Abgasmanipulation Ex-VW-Chef Winterkorn soll schon im Mai 2015 eingeweiht gewesen sein

Hat Martin Winterkorn schon viel früher vom Dieselbetrug gewusst? Der ehemalige VW-Konzernchef gerät laut einem Zeitungsbericht durch die Aussage eines hochrangigen Technikers schwer unter Druck.
Martin Winterkorn

Martin Winterkorn

Foto: Bernd von Jutrczenka/ dpa

Mit neuen Vorwürfen belastet ein hochrangiger VW-Manager den ehemaligen Vorstandschef Martin Winterkorn offenbar schwer. Dieser soll schon im Frühjahr 2015 im Detail von den Abgasmanipulationen gewusst haben. Das berichtet die "Süddeutsche Zeitung" .

Grundlage für die Vorwürfe ist demnach ein angebliches Treffen in der Wolfsburger Konzernzentrale, zu welchem Winterkorn führende Ingenieure in sein Büro einbestellt haben soll. Dies habe ein hochrangiger VW-Manager der Staatsanwaltschaft Braunschweig geschildert. Die Aussage gegenüber der Staatsanwaltschaft soll aus dem November 2017 stammen und fast 160 Seiten umfassen. Sie ermögliche ungewöhnlich tiefe Einblicke in das Innenleben des Konzerns, schreibt die "Süddeutsche Zeitung", die sich auf Recherchen mit NDR und WDR bezieht.

Kein Kalendereintrag, keine Folien, kein Protokoll

Bei dem Treffen hätten die Motorenentwickler Winterkorn offen gesagt, dass VW bei Dieselfahrzeugen in den USA den Abgasausstoß manipuliere. Der Erinnerung des VW-Managers zufolge soll das Treffen im Mai 2015 gewesen sein. Es habe allerdings weder einen Kalendereintrag noch Folien oder ein Protokoll gegeben. Winterkorn hatte wiederholt beteuert, von den Dieselmanipulationen bis September 2015 nichts gewusst zu haben.

Die mutmaßliche Aussage des Managers würde Winterkorn erneut in Bedrängnis bringen. Sollten sich die Vermutungen erhärten, müsste er umso mehr mit einer Anklage rechnen, weil er die Aktionäre trotz seiner Kenntnis im Unklaren gelassen habe. Auch für den VW-Konzern könnten Schadensersatzzahlungen so teurer werden.

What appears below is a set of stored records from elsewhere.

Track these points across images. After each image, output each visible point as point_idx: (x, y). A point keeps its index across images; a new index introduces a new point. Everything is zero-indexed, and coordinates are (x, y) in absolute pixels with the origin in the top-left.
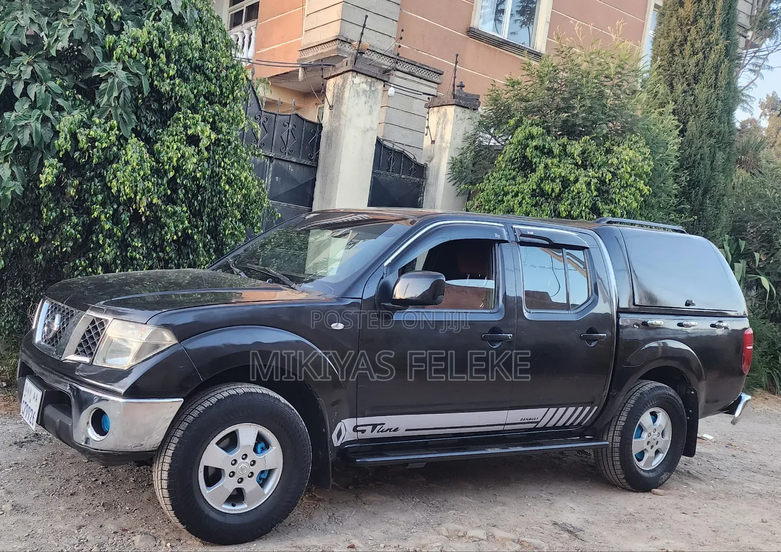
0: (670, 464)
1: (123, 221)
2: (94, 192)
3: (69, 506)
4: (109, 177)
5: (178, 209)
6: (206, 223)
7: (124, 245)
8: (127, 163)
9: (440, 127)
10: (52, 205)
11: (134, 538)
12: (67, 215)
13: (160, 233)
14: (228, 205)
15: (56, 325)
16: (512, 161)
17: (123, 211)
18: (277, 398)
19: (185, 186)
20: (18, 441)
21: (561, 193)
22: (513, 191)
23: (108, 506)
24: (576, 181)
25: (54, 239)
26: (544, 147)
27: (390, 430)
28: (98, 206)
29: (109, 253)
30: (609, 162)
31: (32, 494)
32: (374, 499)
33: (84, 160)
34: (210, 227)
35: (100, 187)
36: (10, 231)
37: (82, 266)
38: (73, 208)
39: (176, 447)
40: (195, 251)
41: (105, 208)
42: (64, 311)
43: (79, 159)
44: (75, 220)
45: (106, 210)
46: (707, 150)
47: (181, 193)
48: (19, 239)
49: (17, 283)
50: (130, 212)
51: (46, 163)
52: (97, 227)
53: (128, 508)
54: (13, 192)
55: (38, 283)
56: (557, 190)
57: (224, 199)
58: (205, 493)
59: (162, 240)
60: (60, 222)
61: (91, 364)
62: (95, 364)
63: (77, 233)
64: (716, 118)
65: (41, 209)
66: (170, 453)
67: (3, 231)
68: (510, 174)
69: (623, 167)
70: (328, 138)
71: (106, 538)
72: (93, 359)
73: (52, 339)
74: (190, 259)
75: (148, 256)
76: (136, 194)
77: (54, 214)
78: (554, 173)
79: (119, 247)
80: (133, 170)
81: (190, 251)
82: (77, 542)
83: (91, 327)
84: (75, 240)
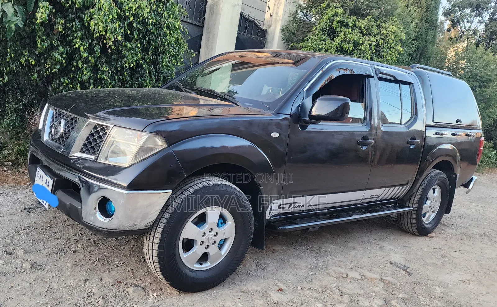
0: (438, 219)
1: (96, 51)
2: (75, 29)
3: (74, 262)
4: (87, 19)
5: (134, 45)
6: (150, 57)
7: (95, 69)
8: (100, 9)
9: (276, 7)
10: (44, 38)
11: (128, 290)
12: (56, 45)
13: (121, 62)
14: (166, 44)
15: (62, 129)
16: (322, 30)
17: (96, 45)
18: (234, 188)
19: (138, 30)
20: (27, 207)
21: (353, 50)
22: (325, 48)
23: (103, 261)
24: (363, 43)
25: (45, 62)
26: (343, 22)
27: (299, 206)
28: (78, 40)
29: (86, 74)
30: (381, 33)
31: (44, 253)
32: (278, 248)
33: (68, 5)
34: (153, 60)
35: (79, 26)
36: (13, 55)
37: (65, 83)
38: (60, 41)
39: (165, 226)
40: (143, 76)
41: (83, 42)
42: (68, 117)
43: (65, 4)
44: (61, 49)
45: (84, 43)
46: (424, 30)
47: (135, 34)
48: (20, 62)
49: (17, 93)
50: (100, 46)
51: (40, 5)
52: (77, 56)
53: (117, 262)
54: (16, 25)
55: (32, 93)
56: (351, 49)
57: (163, 40)
58: (183, 256)
59: (122, 67)
60: (49, 51)
61: (96, 161)
62: (99, 161)
63: (63, 59)
64: (430, 11)
65: (37, 39)
66: (160, 230)
67: (7, 55)
68: (322, 38)
69: (389, 36)
70: (212, 9)
71: (107, 290)
72: (98, 157)
73: (59, 139)
74: (139, 81)
75: (112, 78)
76: (106, 31)
77: (46, 44)
78: (349, 38)
79: (92, 71)
80: (105, 15)
81: (139, 76)
82: (86, 295)
83: (93, 132)
84: (61, 64)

Auf Anfrage der Zeitung teilte VW mit, nach Erkenntnissen des Konzerns habe dieses Treffen "so nicht stattgefunden". Es handele sich "um eine einzelne Aussage von Herrn E., die weder von den Aussagen anderer angeblicher Teilnehmer noch durch andere Indizien belegt ist".

16 Flüge in die USA

Einem Insider zufolge könne sich der Widerspruch auflösen - sollte der VW-Manager sich im Datum geirrt haben und das Treffen nicht im Mai, sondern im Juni oder Juli stattgefunden haben. Im Juli soll Winterkorn mehreren Aussagen anderer Manager zufolge von den Abgasmanipulationen erfahren haben.

Winterkorn und sein Anwalt wollten sich auf Anfrage der Zeitung nicht zu den Angaben bei der Staatsanwaltschaft Braunschweig äußern. Auch der Anwalt des VW-Managers nahm nicht Stellung.

Der Manager arbeitete dem Bericht zufolge zuvor bei Audi, Porsche und Daimler. Als Chef der Motorenentwicklung bei VW soll er eigenen Darstellungen zufolge im Jahr 2014 durch Kollegen von Abgasmanipulationen in den USA erfahren haben.

Er selbst soll anschließend dafür verantwortlich gewesen sein, die Missstände zu beseitigen und sei dazu unter anderem 16 mal in die USA geflogen. Dort habe er den US-Umweltbehörden die Verstöße gemeldet; den Auftrag dazu habe er wenige Tage zuvor von der Konzernspitze erhalten.